# Final Project Submission

Florian Salihovic

## Understanding Business Requirements

### Technical details
R-squared/R-squared adjusted should be between .7 and .9.

## Data Mining

The data is provided as a CSV table containing a series of columns:


Answer to the 1st question - left-align the table - create and run a code cell above the table markdown cell, with the following content:

# Column Names and descriptions for Kings County Data Set

| Key               | Description                                        | Expected Data Type       |
|:------------------|:---------------------------------------------------|:-------------------------|
| id                | unique identified for a house                      | numeric, positive        |
| date              | date house was sold                                | pandas.Timestamp         |
| price             | is prediction target                               | numeric, positive        |
| bedroomsNumber    | number of bedrooms/house                           | numeric, positive        |
| bathroomsNumber   | of bathrooms/bedrooms                              | numeric, positive        |
| sqft_livingsquare | footage of the home                                | numeric, positive        |
| sqft_lotsquare    | footage of the lot                                 | numeric, positive        |
| floorsTotal       | floors (levels) in house                           | numeric, positive        |
| waterfront        | has a view to a waterfront                         | boolean, optional           |
| view              | has been viewed                                    | numeric, positive           |
| condition         | how good the condition is ( overall )              | numeric, positive           |
| grade             | overall grade given to the housing unit, based on King County grading system | |
| sqft_above        | square footage of house apart from basement        | numeric, positive, optional |
| sqft_basement     | square footage of the basement                     | numeric, positive           |
| yr_built          | built year                                         | numeric, positive           |
| yr_renovated      | year when house was renovated                      | numeric, positive, optional |
| zipcode           | zip code                                           | numeric, positive |
| lat               | Latitude coordinate                                | numeric, optional |
| long              | Longitude coordinate                               | numeric, optional |
| sqft_living15     | square footage of interior housing living space for the nearest 15 neighbors | numeric, optional |
| sqft_lot15        | square footage of the land lots of the nearest 15 neighbors | numeric, optional |


##### Additional Credits And Sources
- [Variable Explanation, kaggle.com](https://www.kaggle.com/harlfoxem/housesalesprediction/discussion/23194)
- [King County Home Sales: Analysis and the limitations of a multiple regression model, JuanPablo Murillo, February 23, 2016](https://rstudio-pubs-static.s3.amazonaws.com/155304_cc51f448116744069664b35e7762999f.html)
- 

### Simple File Line Count

Using `wc -l King_County_House_prices_dataset.csv` we get direct feedback over the number of lines in a file. This could be a useful comparison value in case the formatting of the dataset was broken.

In [None]:
!wc -l King_County_House_prices_dataset.csv

### Exploring The Dataset With Pandas

In [None]:
import pandas as pd

In [None]:
df = pd.read_csv('King_County_House_prices_dataset.csv', delimiter=",")

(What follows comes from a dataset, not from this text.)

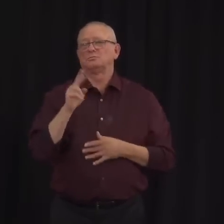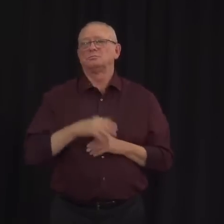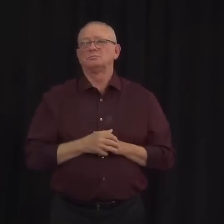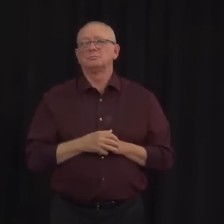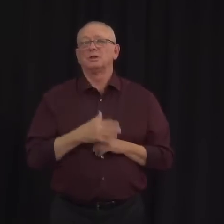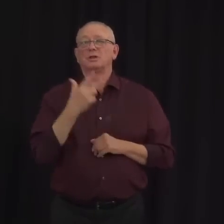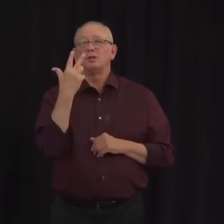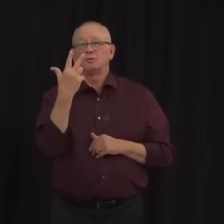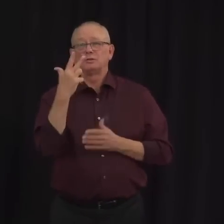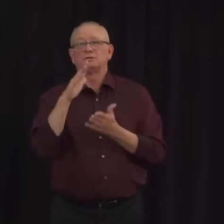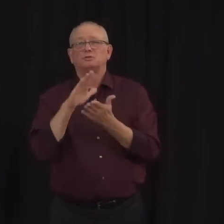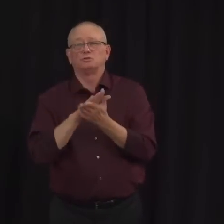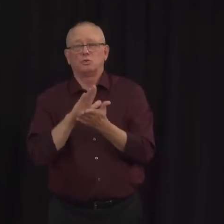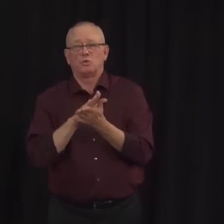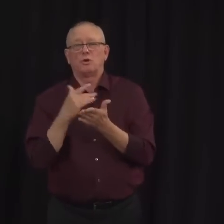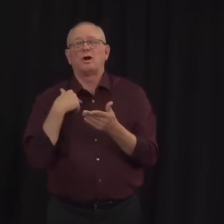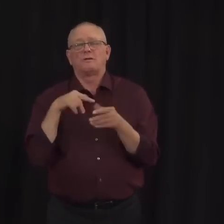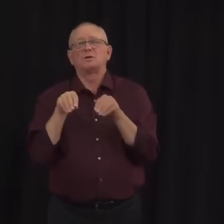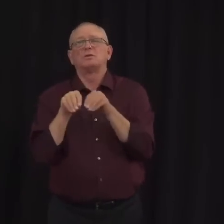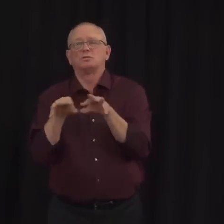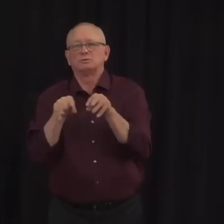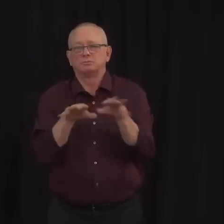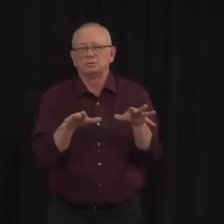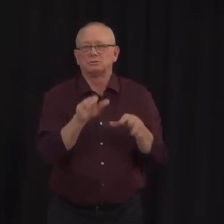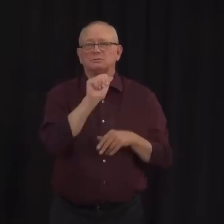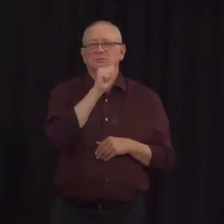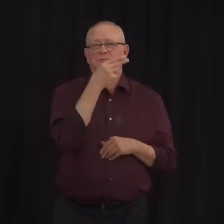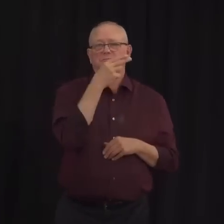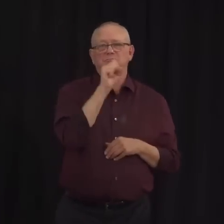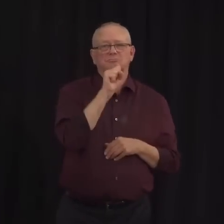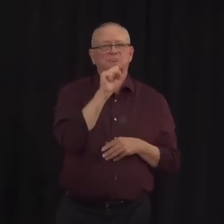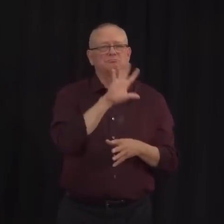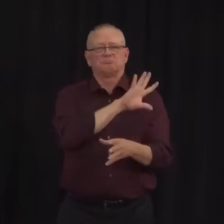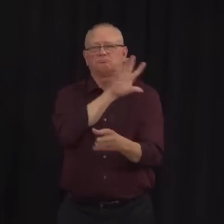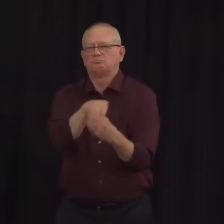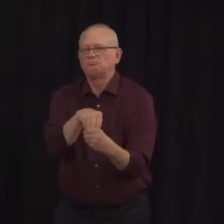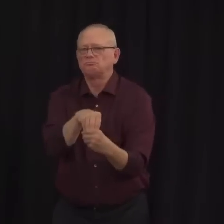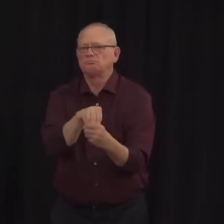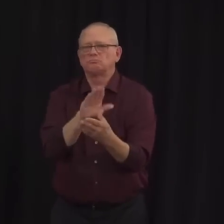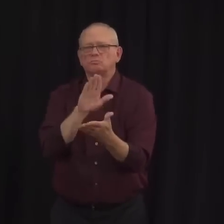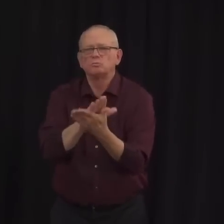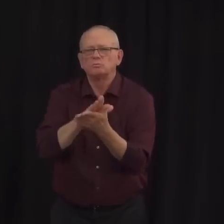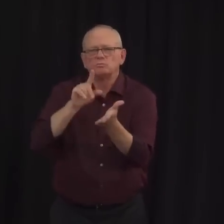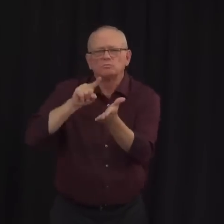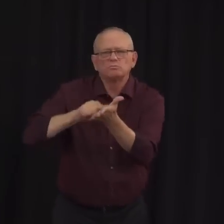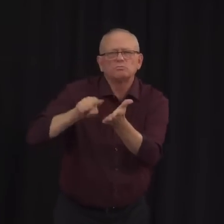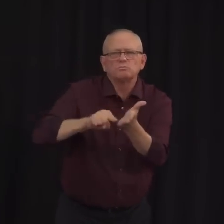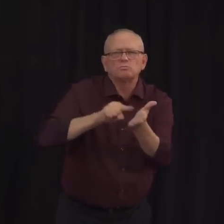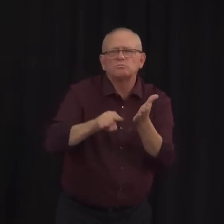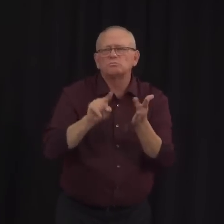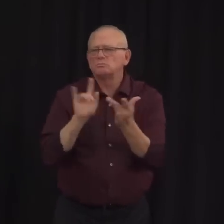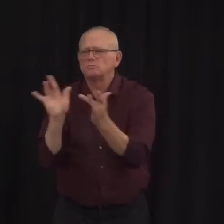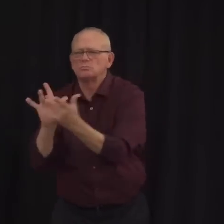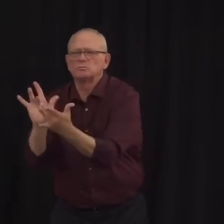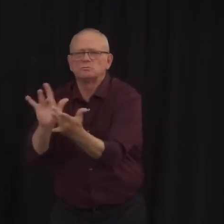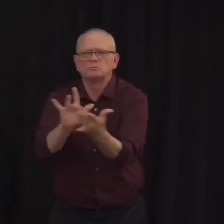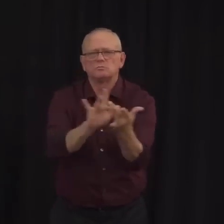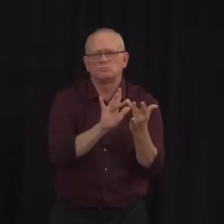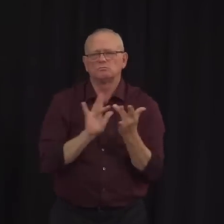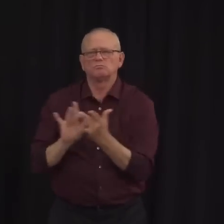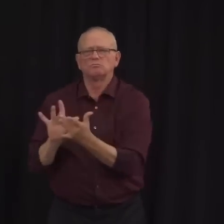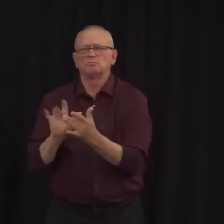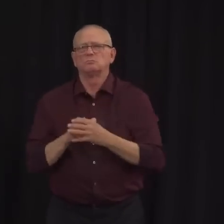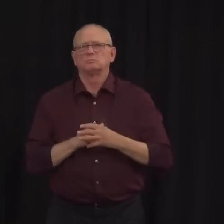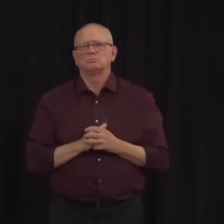and Alberta Health Services is working closely with these schools to investigate any close contacts. I want to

#### DataFrame: Basic Information

Understanding the values is important as these define the operations we can perform (consistently) on the DataFrame. Basic information about the DataFrame can be obtained by calling [pandas.DataFrame.info](https://pandas.pydata.org/pandas-docs/stable/reference/api/pandas.DataFrame.info.html) and [pandas.DataFrame.describe](https://pandas.pydata.org/pandas-docs/stable/reference/api/pandas.DataFrame.describe.html).

In [None]:
df.info()

In [None]:
df.describe()

#### DataFrame: Basic Inspections

[pandas.DataFrame.head](https://pandas.pydata.org/pandas-docs/stable/reference/api/pandas.DataFrame.head.html) and [pandas.DataFrame.tail](https://pandas.pydata.org/pandas-docs/stable/reference/api/pandas.DataFrame.tail.html) provide a first glance on the data contained by the DataFrame.

In [None]:
df.head()

In [None]:
df.tail()

### Data Cleaning

`date` is a string following the pattern `month/date/year`. It might be useful to convert the value later into a [pandas.Timestamp](https://pandas.pydata.org/pandas-docs/stable/reference/api/pandas.Timestamp.html) as it may provide additional or more useful comparison mechanics.

In [None]:
df['date_as_datetime'] = df['date'].apply(pd.to_datetime)

Inspecting the DataFrame we can see the format data rendered in `date` and `date_timestamp` is different. `DataFrame.head` gives a first glance on the modified DataFrame while calling `DataFrame.info` shows the exact data types.

In [None]:
df.head()

In [None]:
df.info()

#### Searching For Null Values

In [None]:
df.isnull().any()

#### Unspecified/Missing Value: `sqft_basement`

In [None]:
df[df['sqft_basement'] == '?'].describe()

#### Unspecified/Missing Value: `waterfront`

In [None]:
df[df['waterfront'].isna()].describe()

#### Unspecified/Missing Value: `view`

In [None]:
df[df['view'].isna()].describe()